Levantar una obra es una construcción de sangre en marcha, de pulsiones internas que gravitan en el equilibrio de una vida, con sus fuegos y con sus frustraciones, con instantes de cierto relampagueo en los ojos y un erial de fracasos extendido en la arena. No es solamente la creación de un mundo, con sus acotaciones y también su magma subterráneo, su lava incandescente removiendo la tierra y quemando raíces que agrietarán un cielo de secano. No es --desde luego no es-- ese laurel alzado sobre una frente joven, cuando en algún momento puede parecer que hay un sentido de cierta trascendencia en lo que se hace, y en por qué se hace; porque, en realidad, se hace únicamente porque no es posible ya dedicarse a otra cosa, porque hay algo de cierta abnegación, de ciego sacerdocio en el arte entendido no ya como vocación, ni siquiera como destino, sino como tragedia interna que se sufre en silencio, que se pronuncia apenas quedamente, porque no hay nada peor que ir por ahí dando pena a la intemperie. Levantar una obra, tratar de incardinarla en una existencia que por lo demás acaba siendo más o menos común, con su voz y su ahogo, con su abismo de pérdida, no tiene finalmente nada de sagrado, nada de totémico, nada de elegíaco, nada de epifanía: es sencillamente algo que se hace, un ritmo de venas que recorre los brazos por debajo del bíceps, algo tan inevitable como el barro después de una tormenta si tienes que cruzar un camino de tierra. No tiene ningún mérito, es algo que se hace: entre otras cosas, porque tiene que hacerse. Como cualquier trabajo, aunque no sea el más útil. Como cualquier otra ocupación, aunque diste mucho de ser la más necesaria. Pero se hace y punto. Luego, si ustedes quieren, podemos ponernos estupendos --y también sinceros-- y charlar largo y tendido del brillo y del fulgor. No solo en la escritura, sino en cualquier arte: en la pintura y la música, en la escultura y el cine. En lo que ustedes quieran. Porque eso también existe, igual que existe en todos los trabajos una metafísica interior. Porque existe el relámpago: ¿o no lo hay en enseñar a leer, cuidar a un anciano o sanar a una mujer que acaba de parir? Pero son trabajos, son ocupaciones cuando adquieren un cariz profesional. Y a nadie, absolutamente a nadie, en su trabajo, ni en su vida pública o privada, sea más artista o menos, le gusta que le roben.

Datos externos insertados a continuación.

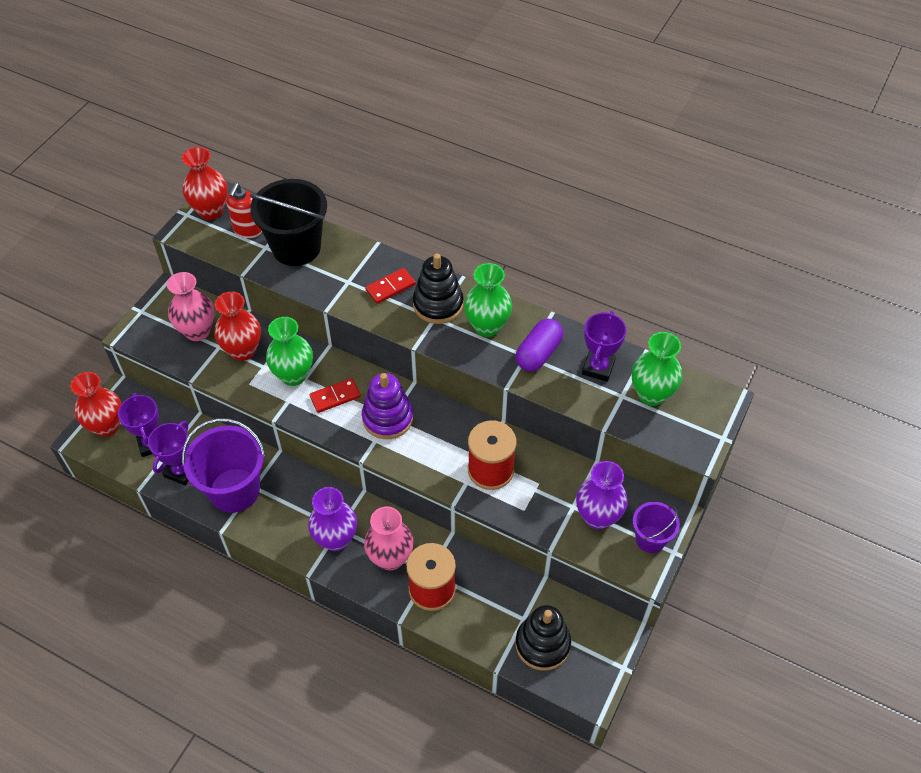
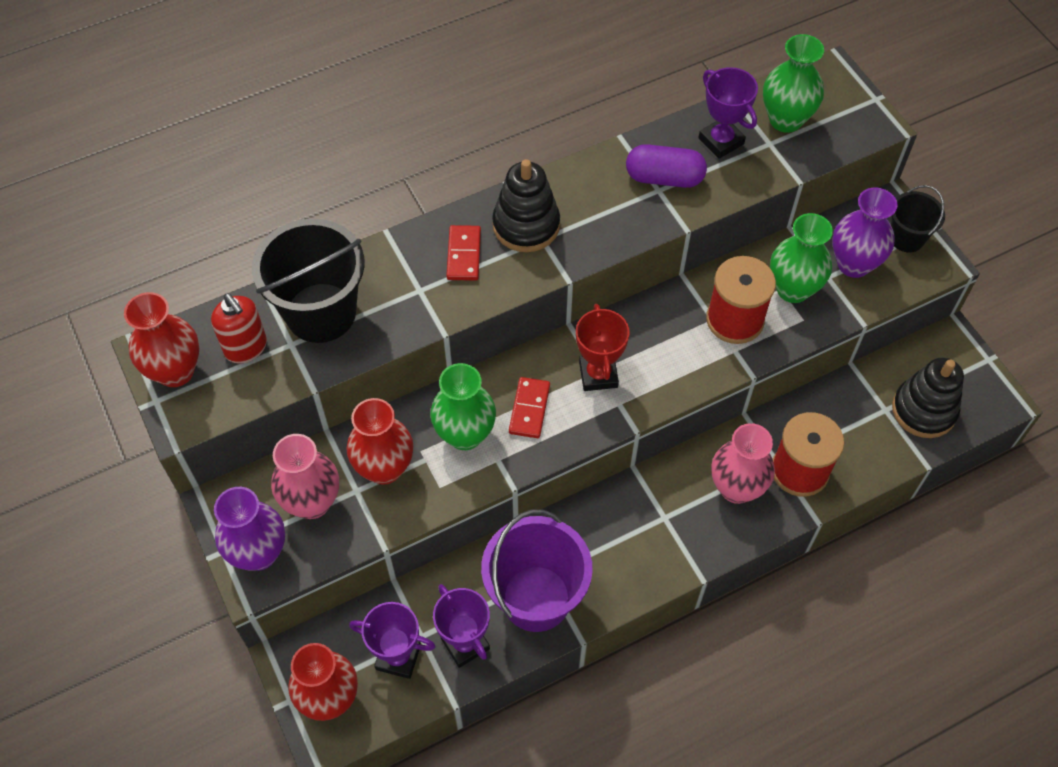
camera: 55 degrees left, 5 degrees up
purple vase [308,487,357,551] -> purple vase moved to [214,487,285,571]
purple stacking toy [362,373,413,439] -> red trophy [576,304,630,391]
green vase [464,263,512,337] -> green vase moved to [770,213,833,303]
purple capsule [516,319,563,371] -> purple capsule turned 60 degrees counterclockwise [626,144,707,188]
purple bucket [633,502,680,553] -> black bucket [891,185,945,253]

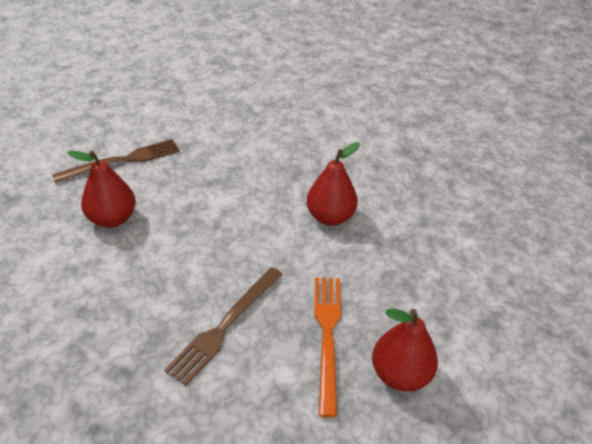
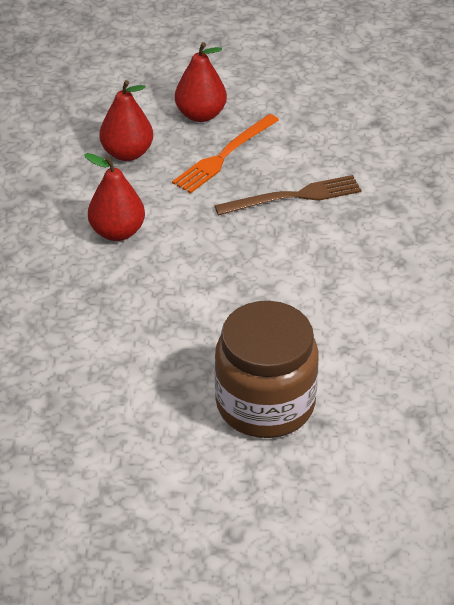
camera: 140 degrees left, 0 degrees up
brown fork [52,139,180,183] -> brown jar [215,301,319,438]
red pear [67,151,136,228] -> red pear moved to [99,80,153,161]

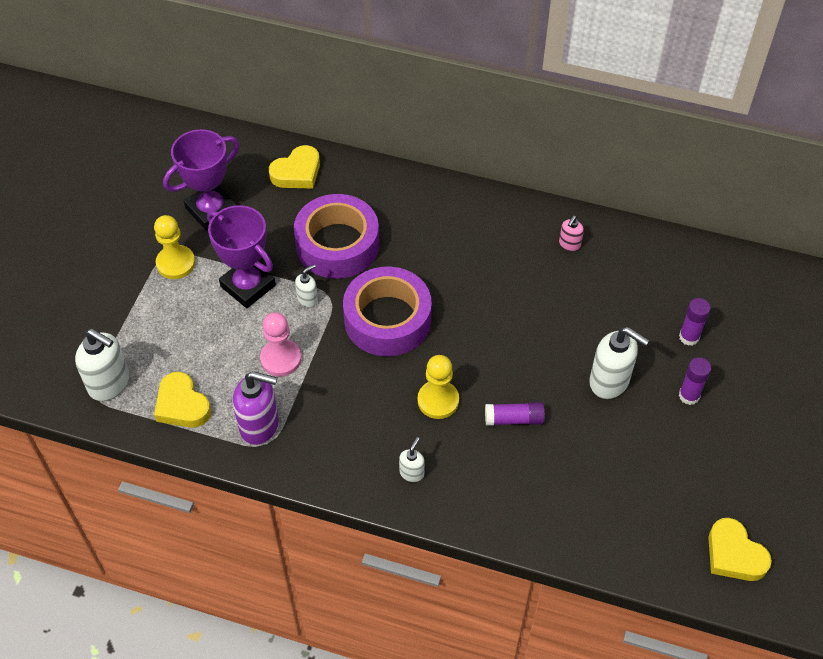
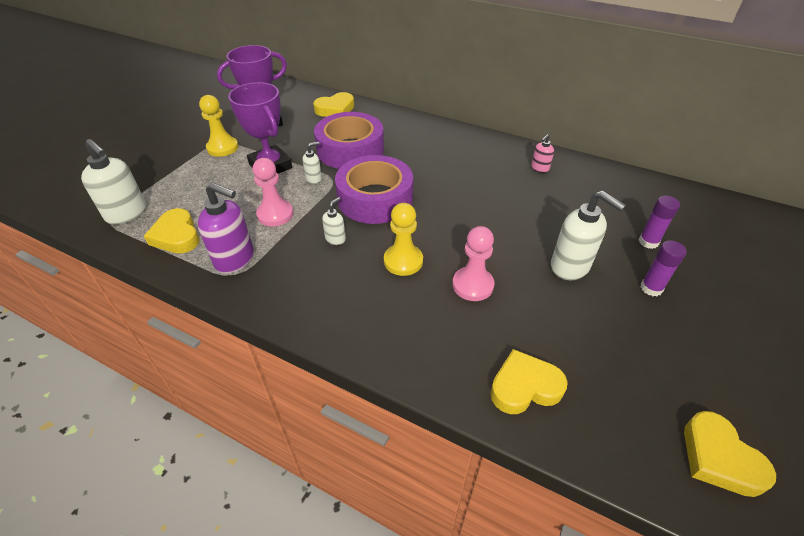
camera: 10 degrees right, 10 degrees down
white soap dispenser [399,437,425,482] -> white soap dispenser moved to [322,197,346,245]
purple glue stick [485,402,545,426] -> pink pawn [452,226,495,301]
none -> yellow heart [490,349,568,414]

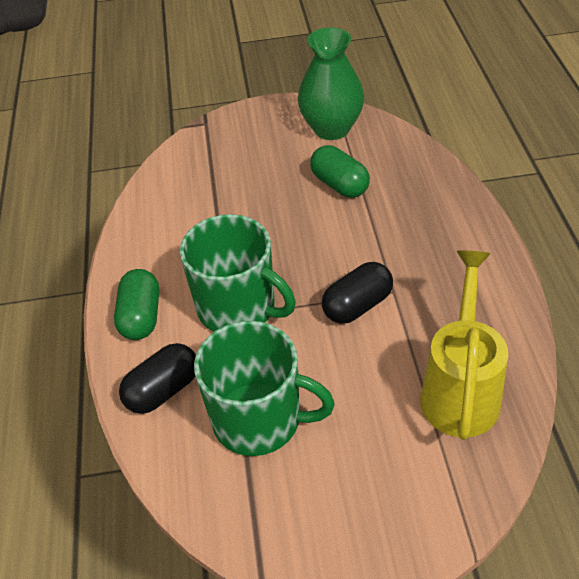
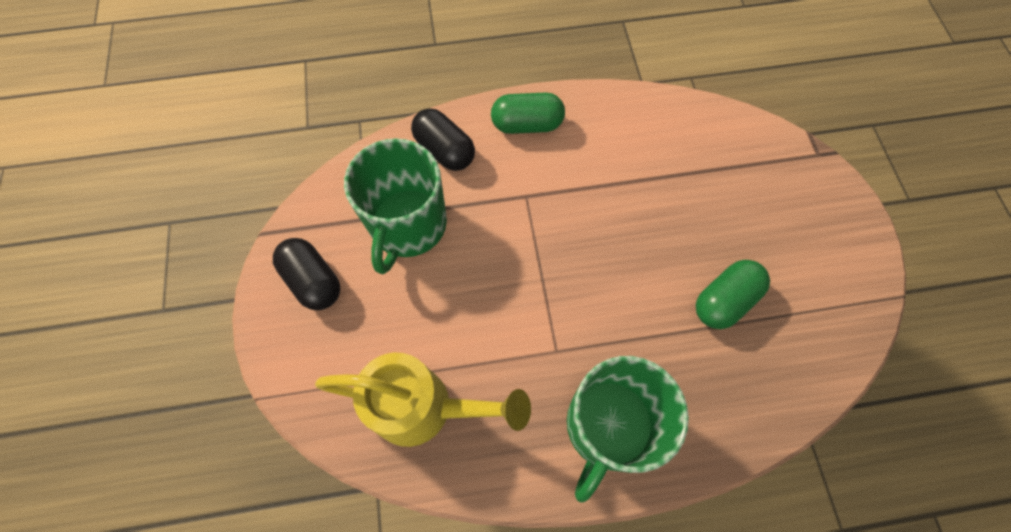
camera: 85 degrees right, 20 degrees up
green mug [180,214,296,332] -> green mug moved to [567,356,689,503]
green vase [298,27,364,140] -> none
black capsule [322,262,393,324] -> black capsule moved to [273,238,341,310]

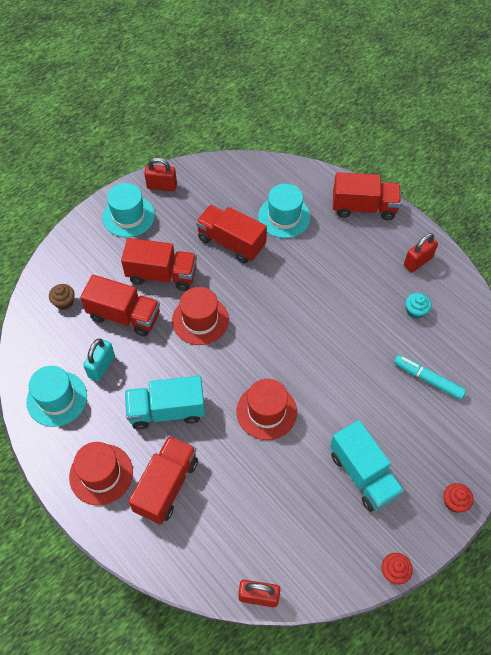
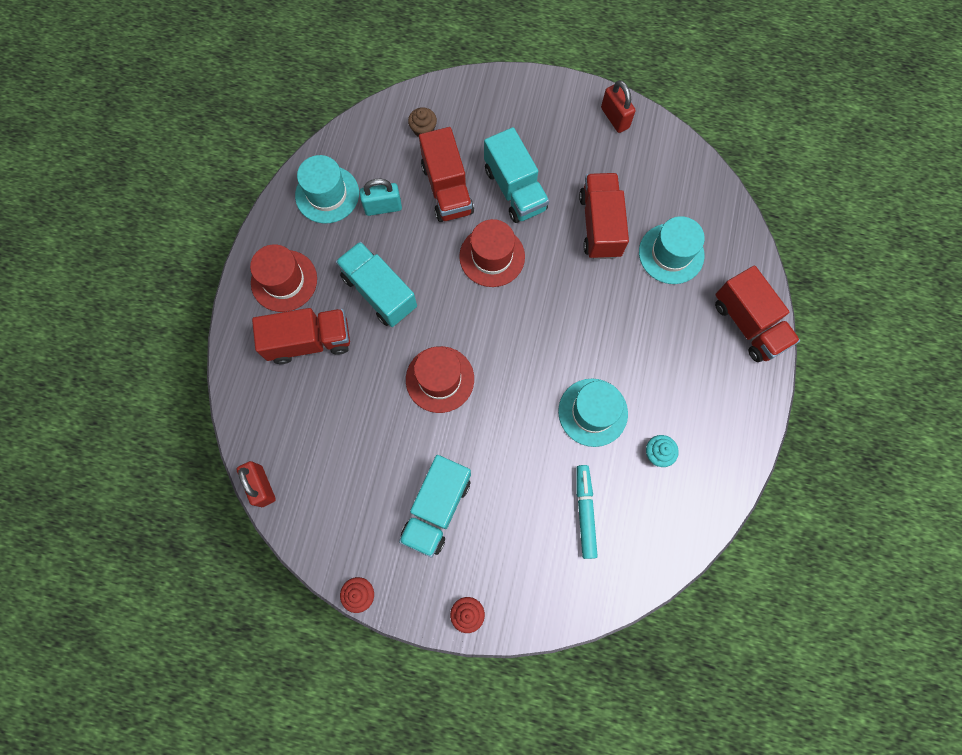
camera: 55 degrees right, 15 degrees up
turquoise hat [102,183,155,237] -> turquoise hat moved to [558,379,628,447]
red truck [121,238,197,291] -> turquoise truck [484,127,549,223]
red padlock [404,233,438,272] -> none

El sueño de un mantero es dejar la calle. Su primera batalla es conseguir trabajo. Luego se les puede condenar por estar en la acera vendiendo en un top manta. Cuando les han llenado la pechera de antecedentes penales por la venta ambulante, comprenden que así nunca obtendrán sus papeles. Esto es un drama y la Ley de extranjería un atentado contra los derechos humanos. No hay mucho que discutir. Este país exportó a miles de exiliados tras la guerra civil, recibidos con los brazos abiertos en Hispanoamérica. Solo hay que recordar la épica del Sinaia, ese barco infinito en su propia leyenda que condujo a cientos de republicanos hasta el México amigo del presidente Lázaro Cárdenas, con un busto en Córdoba frente a La Casa del Libro. Ahí estaban Pedro Garfias y Juan Rejano. Y además de poetas, editores, abogados, impresores, médicos, profesores, obreros. Gente que escapaba porque quería seguir viviendo. Mirar hacia otro lado, empezar con toda esa basura de España para los españoles, no es solo ignorancia, sino el peor pelaje de maldad.

Eso sí: la solución no puede ser robar a los creadores, como ha propuesto Podemos con un imperdonable oportunismo tras la desgraciada muerte por infarto de un mantero. Que se despenalice la piratería. O sea, que se legalice el robo. Porque la propiedad intelectual debe parecerle a Pablo Iglesias una cosa de pijos. Qué gente. Les parece muy bien que Messi o que Ronaldo ganen millones por sus ingresos en publicidad, generados por la venta de sus derechos de imagen, y perderán el culo por hacerse una foto con ellos y colgarla en las redes sociales. Pero los escritores, los músicos, los cineastas, no tienen derecho a vivir de sus derechos de propiedad intelectual. Porque la cultura tiene que ser gratis. Pues tampoco tendremos derecho a comer, ni a poder comprar a nuestros hijos unos pantalones. Cantautores de luz comprometida, regalad vuestros discos en la Plaza Mayor. Yo entonces seguiré, metafóricamente, al capitalista Valle-Inclán, que fue escritor y vivió de su escritura, cuando pidió en Luces de Bohemia instalar la guillotina en la Puerta del Sol para los sinvergüenzas.